§ Exercices à compléter
1. Répondez aux questions suivantes d’après le texte sur la candidature de Mamadi Doumbouya.
(a) À quelle date Mamadi Doumbouya a-t-il passé un contrat avec la nation ?
(b) De quelle organisation Ibrahima Diallo est-il une figure ?
(c) En combien de points Ibrahima Diallo résume-t-il ce qui devrait clore le débat ?
2. Réécrivez le passage du texte sur la candidature de Mamadi Doumbouya qui commence par « Ibrahima Diallo, figure » et se poursuit jusqu’à « de promesses bafouées. », en remplaçant « crédibilité » par « légitimité ».

§ Texte du document
Mamadi Doumbouya et l’épreuve de la parole donnée : sept raisons qui rendent sa candidature impossible

En Guinée, la politique n’est pas seulement une affaire de textes et de décrets : elle se joue aussi dans la mémoire collective, les symboles et les serments prononcés devant un peuple trop souvent trahi. Aujourd’hui, à l’heure où la nouvelle Constitution s’apprête à être soumise à référendum et où les rumeurs de candidature de Mamadi Doumbouya enflent, la question cruciale n’est plus technique mais morale : peut-il se présenter sans violer le contrat sacré qu’il a passé avec la nation le 5 septembre 2021 ?

Ibrahima Diallo, figure du FNDC, résume en sept points ce qui devrait clore ce débat. Mais au-delà de ces arguments, l’analyse politique révèle un enjeu bien plus profond : celui de la crédibilité de l’État guinéen et de la survie même de la parole publique dans un pays meurtri par des décennies de promesses bafouées.

Extrait d’un jeu de données:
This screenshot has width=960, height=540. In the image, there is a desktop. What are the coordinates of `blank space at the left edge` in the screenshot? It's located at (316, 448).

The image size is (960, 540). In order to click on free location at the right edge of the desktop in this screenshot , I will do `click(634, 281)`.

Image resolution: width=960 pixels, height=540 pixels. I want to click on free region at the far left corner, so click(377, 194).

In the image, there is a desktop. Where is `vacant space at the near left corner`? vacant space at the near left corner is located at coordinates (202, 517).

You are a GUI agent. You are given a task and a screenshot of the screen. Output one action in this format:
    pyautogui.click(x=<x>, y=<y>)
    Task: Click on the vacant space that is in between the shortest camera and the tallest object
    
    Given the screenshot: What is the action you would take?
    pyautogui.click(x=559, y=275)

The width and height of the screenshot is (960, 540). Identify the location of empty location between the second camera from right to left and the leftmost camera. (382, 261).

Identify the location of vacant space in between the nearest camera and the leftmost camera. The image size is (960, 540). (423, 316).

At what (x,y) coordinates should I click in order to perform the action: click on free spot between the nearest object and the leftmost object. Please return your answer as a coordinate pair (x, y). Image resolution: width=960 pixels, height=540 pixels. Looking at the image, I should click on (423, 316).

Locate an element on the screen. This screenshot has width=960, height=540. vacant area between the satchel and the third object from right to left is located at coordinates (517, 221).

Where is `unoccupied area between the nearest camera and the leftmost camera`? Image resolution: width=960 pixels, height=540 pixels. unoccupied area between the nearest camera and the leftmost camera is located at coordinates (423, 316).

--

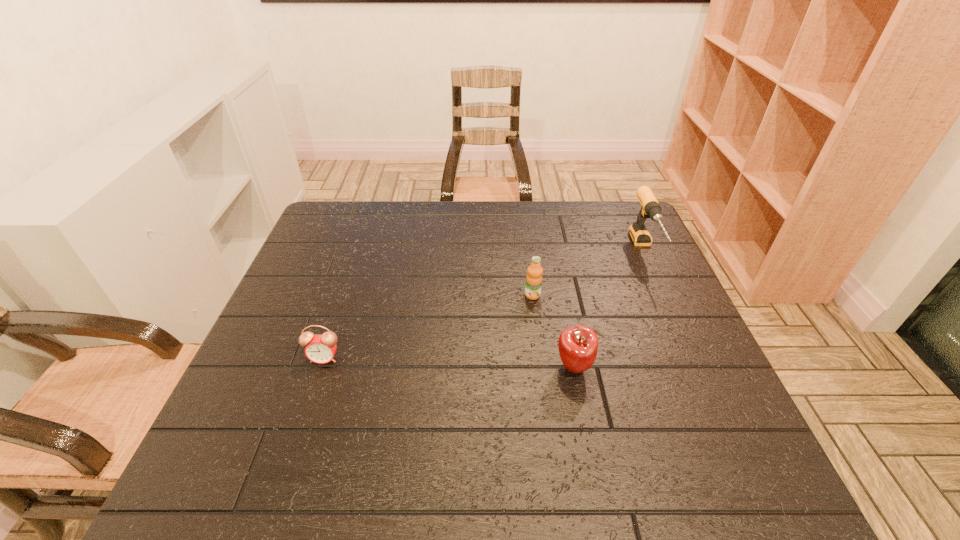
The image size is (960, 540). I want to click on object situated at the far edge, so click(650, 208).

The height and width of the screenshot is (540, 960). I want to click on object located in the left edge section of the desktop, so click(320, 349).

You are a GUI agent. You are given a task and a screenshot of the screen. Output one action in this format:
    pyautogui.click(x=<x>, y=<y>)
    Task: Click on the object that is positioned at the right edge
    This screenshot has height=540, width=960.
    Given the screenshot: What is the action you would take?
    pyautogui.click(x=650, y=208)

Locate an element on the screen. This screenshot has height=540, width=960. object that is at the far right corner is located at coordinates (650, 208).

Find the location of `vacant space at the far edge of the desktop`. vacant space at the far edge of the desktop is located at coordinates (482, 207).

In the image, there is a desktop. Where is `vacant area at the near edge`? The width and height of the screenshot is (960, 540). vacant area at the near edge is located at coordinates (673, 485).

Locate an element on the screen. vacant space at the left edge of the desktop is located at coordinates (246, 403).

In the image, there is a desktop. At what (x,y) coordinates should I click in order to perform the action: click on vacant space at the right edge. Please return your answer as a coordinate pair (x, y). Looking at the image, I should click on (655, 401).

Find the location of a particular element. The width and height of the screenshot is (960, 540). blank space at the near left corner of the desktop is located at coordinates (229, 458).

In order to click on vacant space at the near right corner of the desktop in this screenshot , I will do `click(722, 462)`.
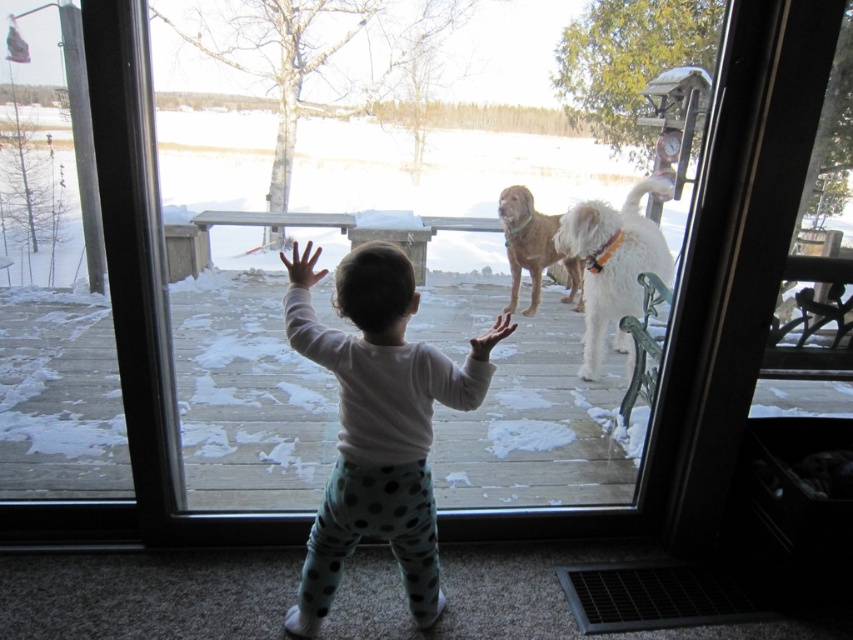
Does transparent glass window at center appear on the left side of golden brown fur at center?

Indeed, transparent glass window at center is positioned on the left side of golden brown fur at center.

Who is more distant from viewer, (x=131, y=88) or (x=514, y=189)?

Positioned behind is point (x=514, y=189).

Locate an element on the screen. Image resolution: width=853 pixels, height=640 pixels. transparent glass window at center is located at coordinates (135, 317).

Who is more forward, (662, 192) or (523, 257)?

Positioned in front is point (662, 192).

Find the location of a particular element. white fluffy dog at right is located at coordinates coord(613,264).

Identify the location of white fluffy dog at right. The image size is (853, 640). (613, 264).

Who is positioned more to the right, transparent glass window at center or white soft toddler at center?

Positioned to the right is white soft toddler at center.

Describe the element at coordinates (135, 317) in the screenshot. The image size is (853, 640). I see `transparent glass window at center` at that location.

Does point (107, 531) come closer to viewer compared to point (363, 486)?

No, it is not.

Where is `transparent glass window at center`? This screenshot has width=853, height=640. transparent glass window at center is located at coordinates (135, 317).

§ Solutions dans l’ordre
1.
(a) Le 5 septembre 2021.
(b) Du FNDC.
(c) En sept points.

2.
Ibrahima Diallo, figure du FNDC, résume en sept points ce qui devrait clore ce débat. Mais au-delà de ces arguments, l’analyse politique révèle un enjeu bien plus profond : celui de la légitimité de l’État guinéen et de la survie même de la parole publique dans un pays meurtri par des décennies de promesses bafouées.